=== Lesetext ===
==*==
Weitere Ursachen von Sauerstoffverlust der Ozeane identifiziert
Ozeanographen des GEOMAR zeigen Lücken bisheriger Modellrechnungen auf
Die Ozeane verlieren Sauerstoff. Zahlreiche Studien auf lokaler, regionaler und globaler Ebene belegen diesen Trend. So hat eine von Kieler Ozeanographen Anfang 2017 veröffentlichte umfangreiche Datenanalyse gezeigt, dass die Meere in den vergangenen 50 Jahren weltweit zwei Prozent ihres Sauerstoffgehalts eingebüßt haben. Auch Computermodelle der Ozeane und des Erdsystems zeigen diesen Trend und prognostizieren eine Beschleunigung in der Zukunft. Dabei gibt es aber ein Problem. „Die uns zur Verfügung stehenden Modelle schaffen es nicht, die bisherige Entwicklung exakt nachzuvollziehen. Sie zeigen deutlich weniger Sauerstoffverlust als die tatsächlich gemessenen Werte“, sagt Prof. Dr. Andreas Oschlies vom GEOMAR Helmholtz-Zentrum für Ozeanforschung Kiel.
==*==
=== Ausgangsdaten ===
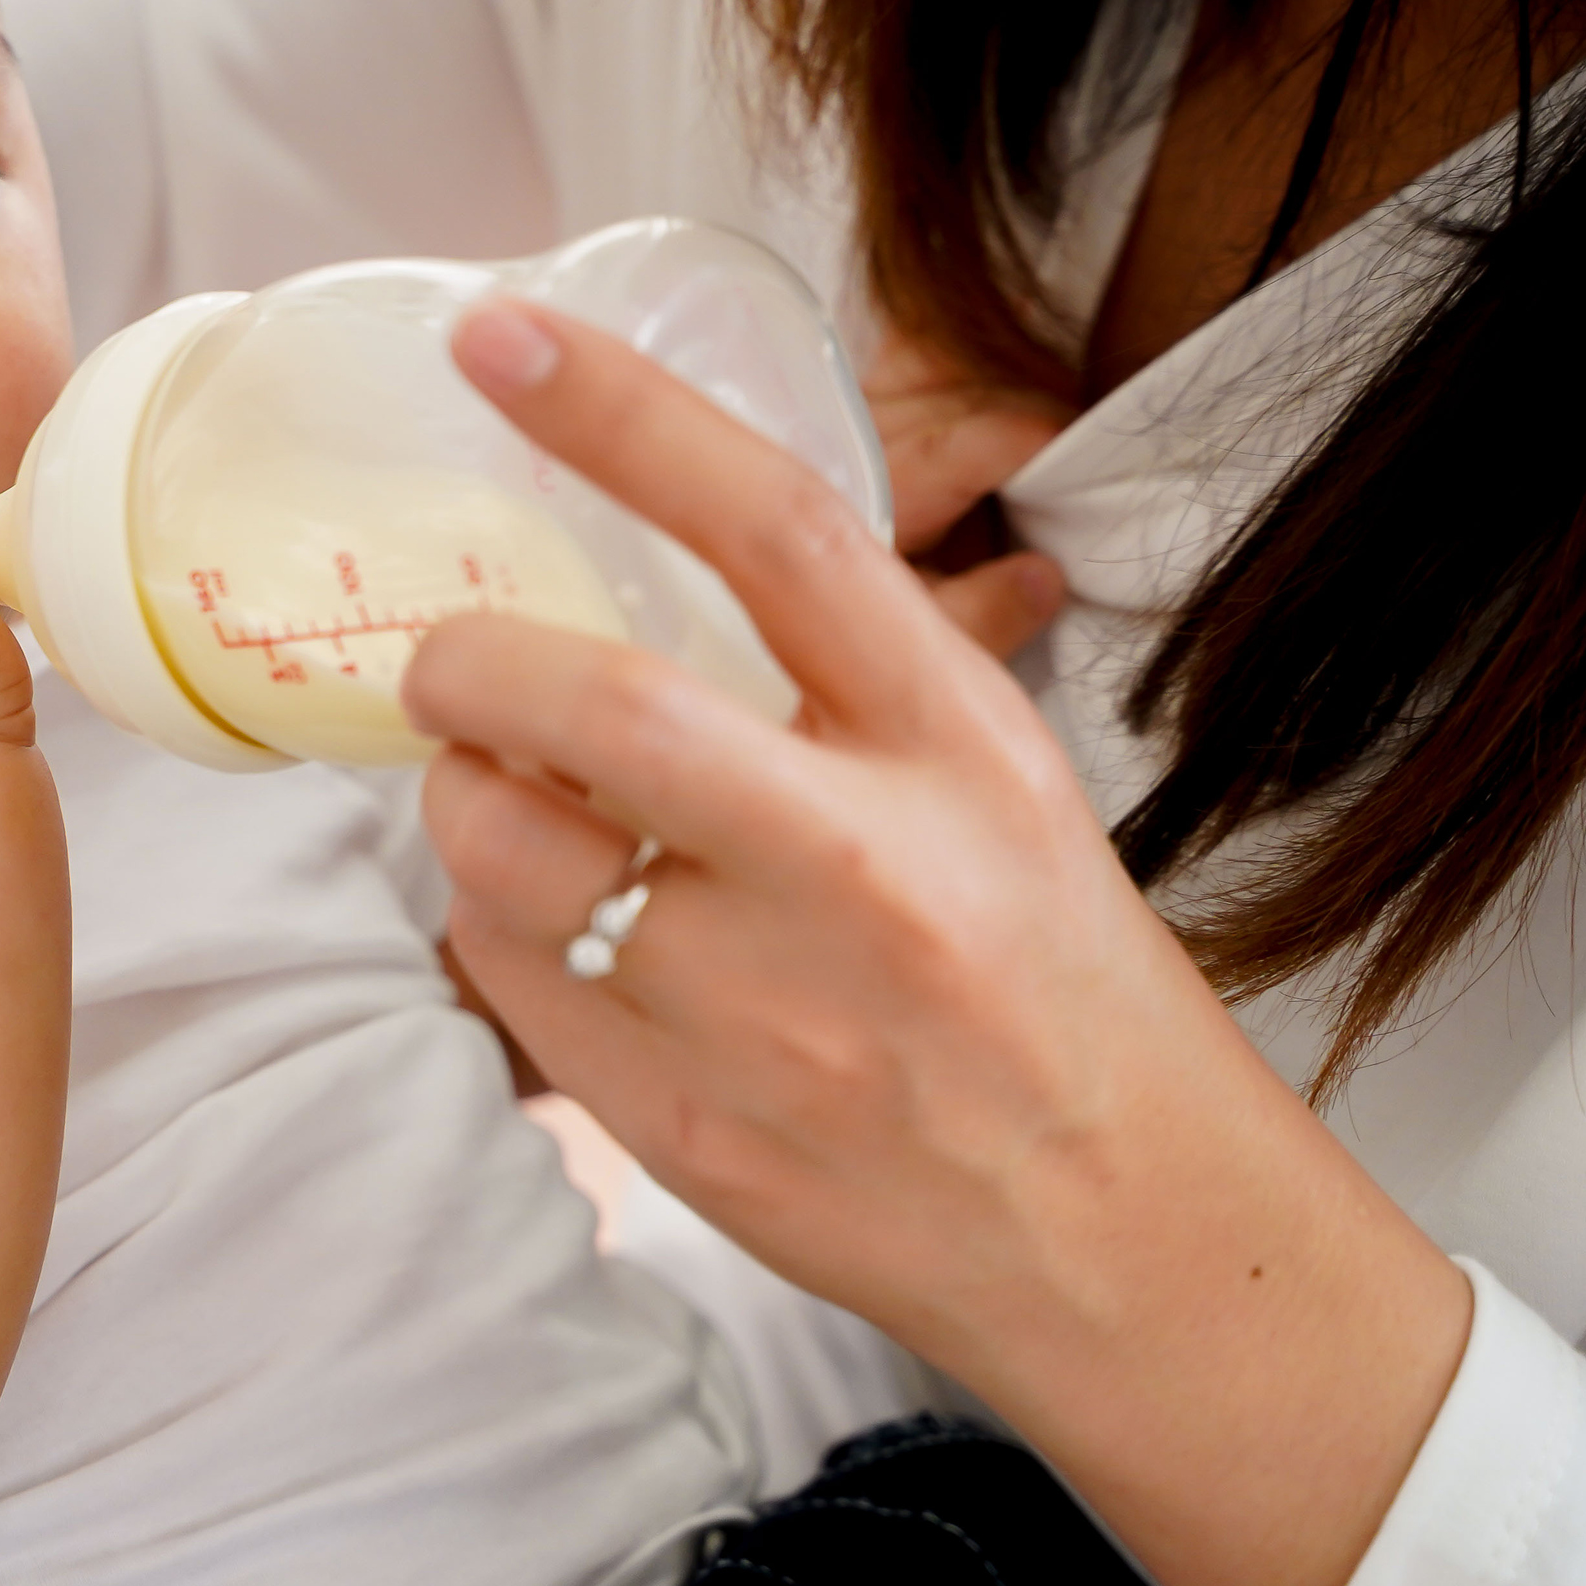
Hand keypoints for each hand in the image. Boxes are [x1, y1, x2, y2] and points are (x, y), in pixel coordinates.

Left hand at [405, 300, 1468, 1585]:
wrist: (1138, 1249)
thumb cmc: (1061, 990)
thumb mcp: (1003, 787)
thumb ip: (851, 678)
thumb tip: (675, 541)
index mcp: (958, 750)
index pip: (777, 531)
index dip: (622, 412)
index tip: (502, 336)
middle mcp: (864, 872)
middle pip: (600, 709)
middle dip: (472, 664)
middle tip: (446, 659)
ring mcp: (770, 1017)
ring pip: (507, 858)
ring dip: (464, 805)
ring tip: (506, 800)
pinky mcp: (688, 1133)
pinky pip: (504, 986)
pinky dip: (490, 930)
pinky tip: (547, 925)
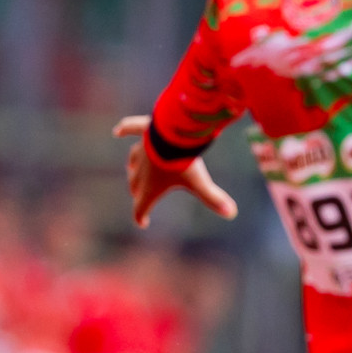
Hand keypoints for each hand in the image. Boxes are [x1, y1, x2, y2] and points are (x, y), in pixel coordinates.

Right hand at [112, 116, 236, 227]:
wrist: (173, 133)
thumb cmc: (183, 161)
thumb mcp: (199, 181)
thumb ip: (213, 198)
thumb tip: (232, 213)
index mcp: (151, 187)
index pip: (141, 208)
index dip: (141, 217)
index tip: (143, 223)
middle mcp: (142, 170)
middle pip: (136, 185)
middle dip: (138, 192)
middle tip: (140, 197)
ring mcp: (141, 150)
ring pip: (134, 162)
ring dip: (133, 168)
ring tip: (134, 171)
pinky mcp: (144, 131)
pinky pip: (131, 130)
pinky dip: (125, 129)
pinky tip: (119, 131)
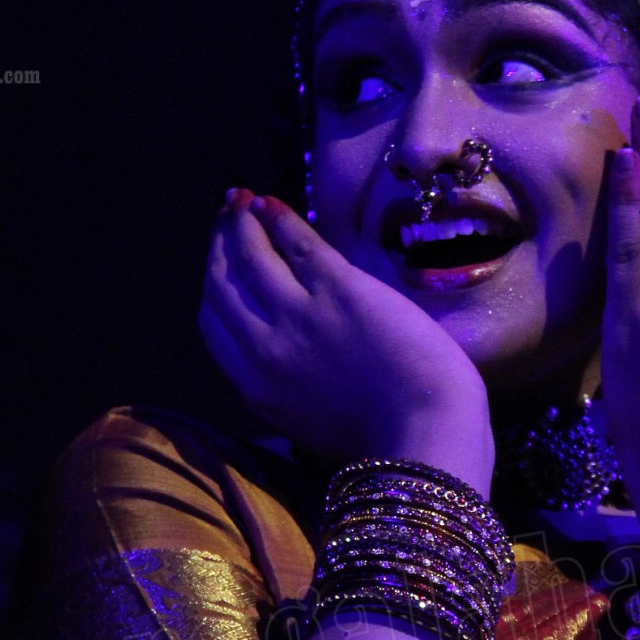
==*==
=== Arbeitsanweisung ===
Zitieren Sie aus dem Lesetext über den Sauerstoffverlust der Ozeane die Stelle zwischen „Weitere Ursachen von“ und „für Ozeanforschung Kiel.“, beide Grenzen eingeschlossen.

=== Antwort zur Aufgabe ===
Weitere Ursachen von Sauerstoffverlust der Ozeane identifiziert
Ozeanographen des GEOMAR zeigen Lücken bisheriger Modellrechnungen auf
Die Ozeane verlieren Sauerstoff. Zahlreiche Studien auf lokaler, regionaler und globaler Ebene belegen diesen Trend. So hat eine von Kieler Ozeanographen Anfang 2017 veröffentlichte umfangreiche Datenanalyse gezeigt, dass die Meere in den vergangenen 50 Jahren weltweit zwei Prozent ihres Sauerstoffgehalts eingebüßt haben. Auch Computermodelle der Ozeane und des Erdsystems zeigen diesen Trend und prognostizieren eine Beschleunigung in der Zukunft. Dabei gibt es aber ein Problem. „Die uns zur Verfügung stehenden Modelle schaffen es nicht, die bisherige Entwicklung exakt nachzuvollziehen. Sie zeigen deutlich weniger Sauerstoffverlust als die tatsächlich gemessenen Werte“, sagt Prof. Dr. Andreas Oschlies vom GEOMAR Helmholtz-Zentrum für Ozeanforschung Kiel.